* TASK GOAL
Report every line of the data below that contains the string "scientific", copying each line in full. Case counts.
>> Start ENTRIES SUPPLIED
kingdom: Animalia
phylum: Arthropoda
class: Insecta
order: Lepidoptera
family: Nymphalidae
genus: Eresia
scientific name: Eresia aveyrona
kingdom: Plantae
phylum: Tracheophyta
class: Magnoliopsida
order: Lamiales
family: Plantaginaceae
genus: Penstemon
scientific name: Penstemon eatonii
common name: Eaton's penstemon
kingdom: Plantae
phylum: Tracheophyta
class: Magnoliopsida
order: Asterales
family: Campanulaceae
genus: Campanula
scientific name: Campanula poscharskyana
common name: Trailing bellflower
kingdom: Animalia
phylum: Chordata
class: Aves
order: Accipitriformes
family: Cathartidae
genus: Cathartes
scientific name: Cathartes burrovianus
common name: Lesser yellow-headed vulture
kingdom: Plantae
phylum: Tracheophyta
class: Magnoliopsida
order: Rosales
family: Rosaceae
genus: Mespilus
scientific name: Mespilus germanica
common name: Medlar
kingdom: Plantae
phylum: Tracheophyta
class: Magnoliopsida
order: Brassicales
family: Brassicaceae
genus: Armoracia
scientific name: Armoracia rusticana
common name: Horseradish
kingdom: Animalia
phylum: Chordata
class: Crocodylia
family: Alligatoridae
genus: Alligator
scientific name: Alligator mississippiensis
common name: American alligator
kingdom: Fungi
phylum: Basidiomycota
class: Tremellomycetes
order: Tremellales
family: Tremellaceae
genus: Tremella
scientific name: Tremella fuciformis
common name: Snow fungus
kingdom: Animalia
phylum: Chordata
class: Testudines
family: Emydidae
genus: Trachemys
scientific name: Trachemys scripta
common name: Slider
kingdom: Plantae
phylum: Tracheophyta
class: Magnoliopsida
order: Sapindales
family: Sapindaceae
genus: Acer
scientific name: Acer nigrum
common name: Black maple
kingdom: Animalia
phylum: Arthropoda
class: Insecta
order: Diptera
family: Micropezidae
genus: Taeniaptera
>> End ENTRIES SUPPLIED
* THE SOLUTION
scientific name: Eresia aveyrona
scientific name: Penstemon eatonii
scientific name: Campanula poscharskyana
scientific name: Cathartes burrovianus
scientific name: Mespilus germanica
scientific name: Armoracia rusticana
scientific name: Alligator mississippiensis
scientific name: Tremella fuciformis
scientific name: Trachemys scripta
scientific name: Acer nigrum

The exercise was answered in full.